Oh, me of little faith!  Shortly after I wrote the preceding paragraph, a quarter of the way through the book, I started getting really lost—in spite of my fine words about the charms of the untraditional narrative voice.  Then, pow!  This slow-moving tortoise-paced novel became a page-turner, complete with guys shooting from a helicopter.  Who’da thunk it?  I zoomed through the next quarter of the book.  From there on, I wanted to know how things would end.  I wanted to know what would happen to the characters and how they would change in response.  There were still some challenging passages when I was unsure of who was real and who was imaginary, but I enjoyed working it out and found the overall experience satisfying. 

 

Wright wields a deft pen.  She describes small-town backbiting:

 

Up and down … people went, chucking around their suspicions about each other and casting aspersions around nilly-pilly with their hostile staring about what other people might be thinking, and cutting up the air into thin little ribbons. (p.132) 

 

The central character, Normal Phantom, recalls his estrangement from his son, Will:

 

Norm still pictured him packing and firing his words like bullets, “You are wrong, man.  You want to take a reality check on the situation, man.”  Norm remembered those words, very insulting, new words around these parts.  He frequently had a chance to think about what Will said, so much so he often used his son’s handful of words on others, to be impressive in an argument.  (p.231-2)

 

Norm remembers his wife, Angel Day, who was none too faithful and one day ran away with an unlikely rival.  Norm’s official reaction was, good riddance.

 

He was shocked to see a secret intimacy residing within her.  He had never before seen this face from her childhood transcending through the travesties of their life together….  She walked with a tranquility and a beauty that was her normal face, but which she had carefully folded up and stored away, saved only now for stolen occasions of when she was completely alone.  (p.242)

 

How people fail to intervene to stop incitements to violence:

 

Without saying a word, because the meek do not speak, they went heave-ho, in favour of chucking out madness.  Everyone who was not talking animal madness like they were hearing was quiet.  Instead, they said, without saying a single word, if it was going to be like that—okay then.  No one would bother speaking anymore.

 

What in this novel is real, what is hallucination, what are dreams, what are ravings, what is didactic storytelling integral to an Aboriginal world-view?  It is sometimes hard to tell.
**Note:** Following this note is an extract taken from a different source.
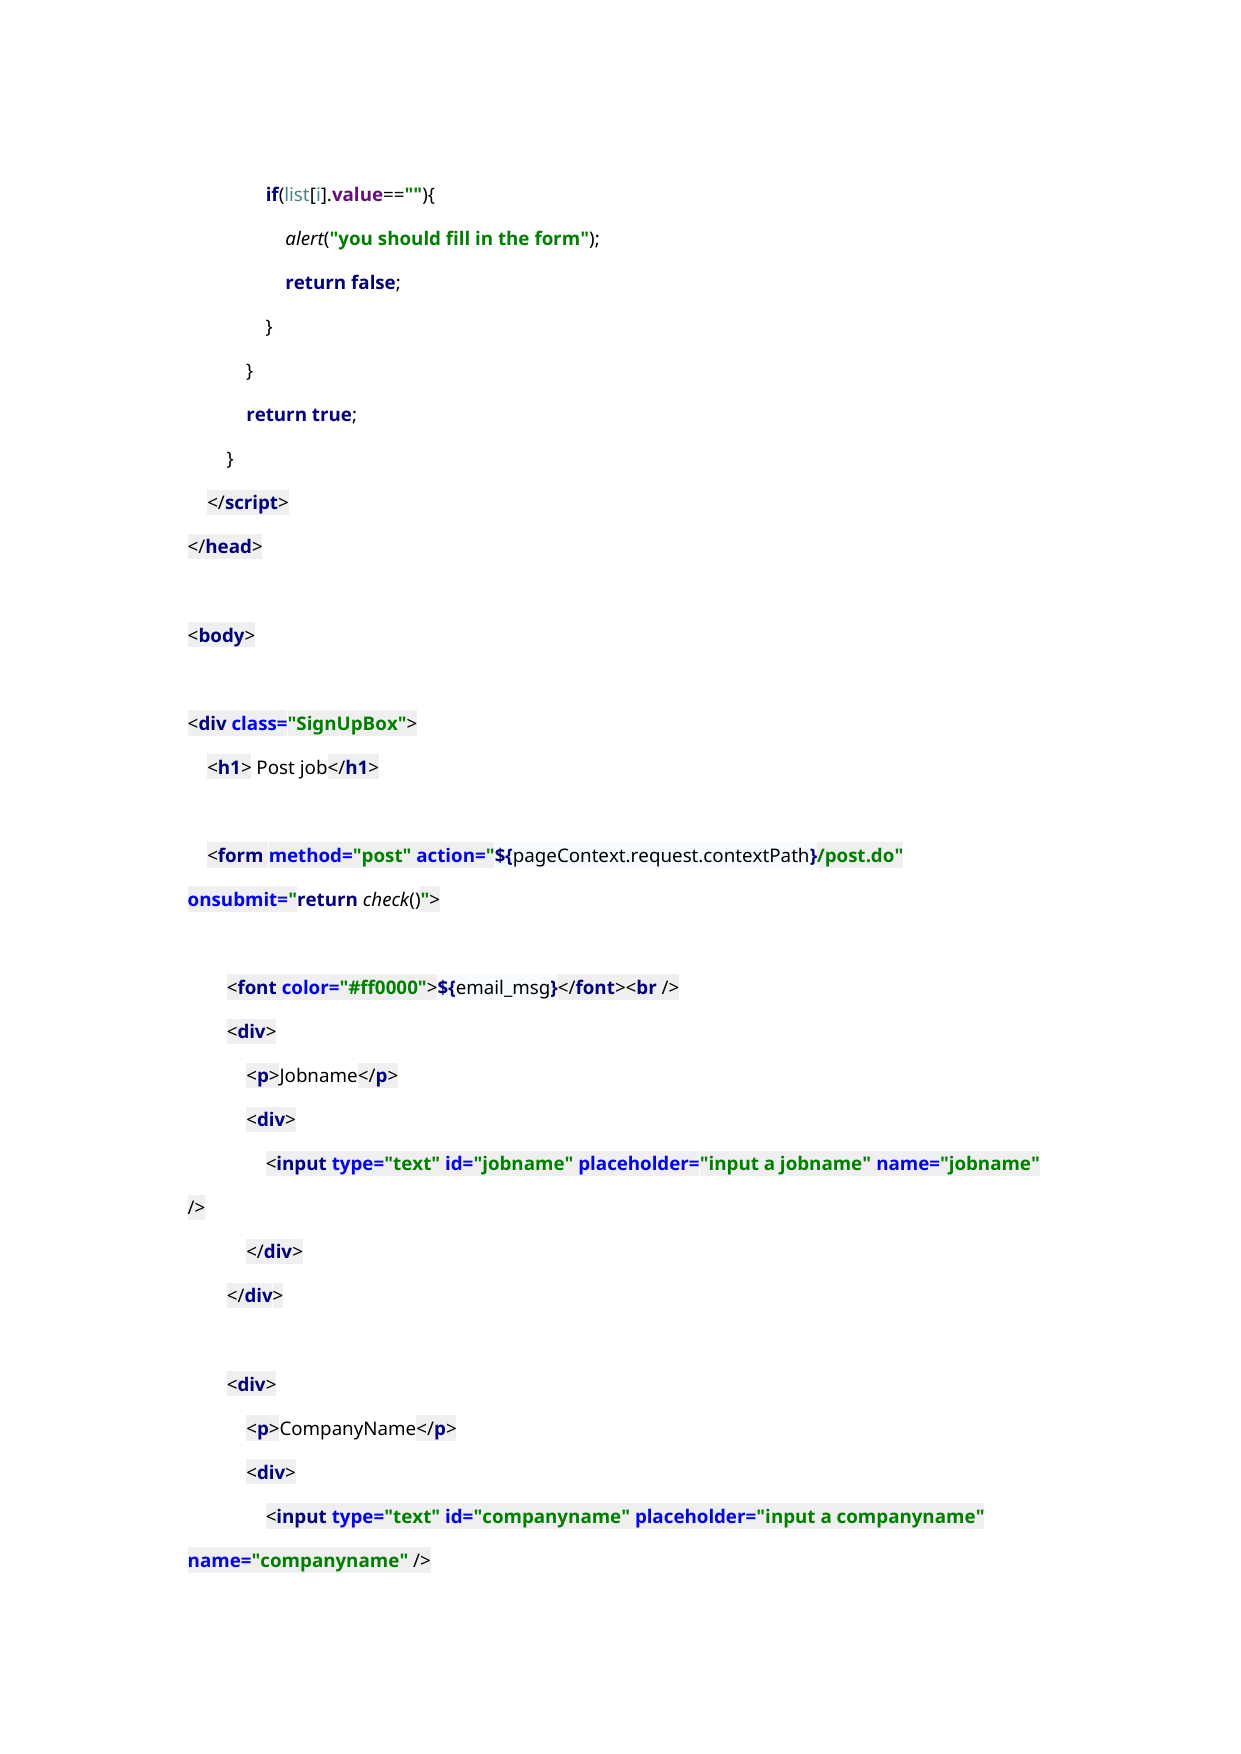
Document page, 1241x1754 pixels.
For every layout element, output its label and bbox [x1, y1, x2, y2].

text [187, 172, 1053, 1582]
But I was glad I didn’t abandon my reading midstream.  Looking back, I think I understand most of the story—it’s a tragedy and a triumph acted out against a background of white Australian prejudice, incomprehension, and incomprehensibility.  If I have to relate it to something in the American psyche, I will say that the world described is a cross between what happened with the American Indian and what happened with American Blacks.  Carpentaria’s characters are quite alien and at the same time fully human.  I cared what happened to them.  That, of course, is the test of real literary art.  This is a novel that requires work to understand—and thus a novel not for those who like their literary experience to be served up in good stolid Victorian narrative style—but if you are up for a rewarding return on a mind-bending investment, I highly recommend Carpentaria.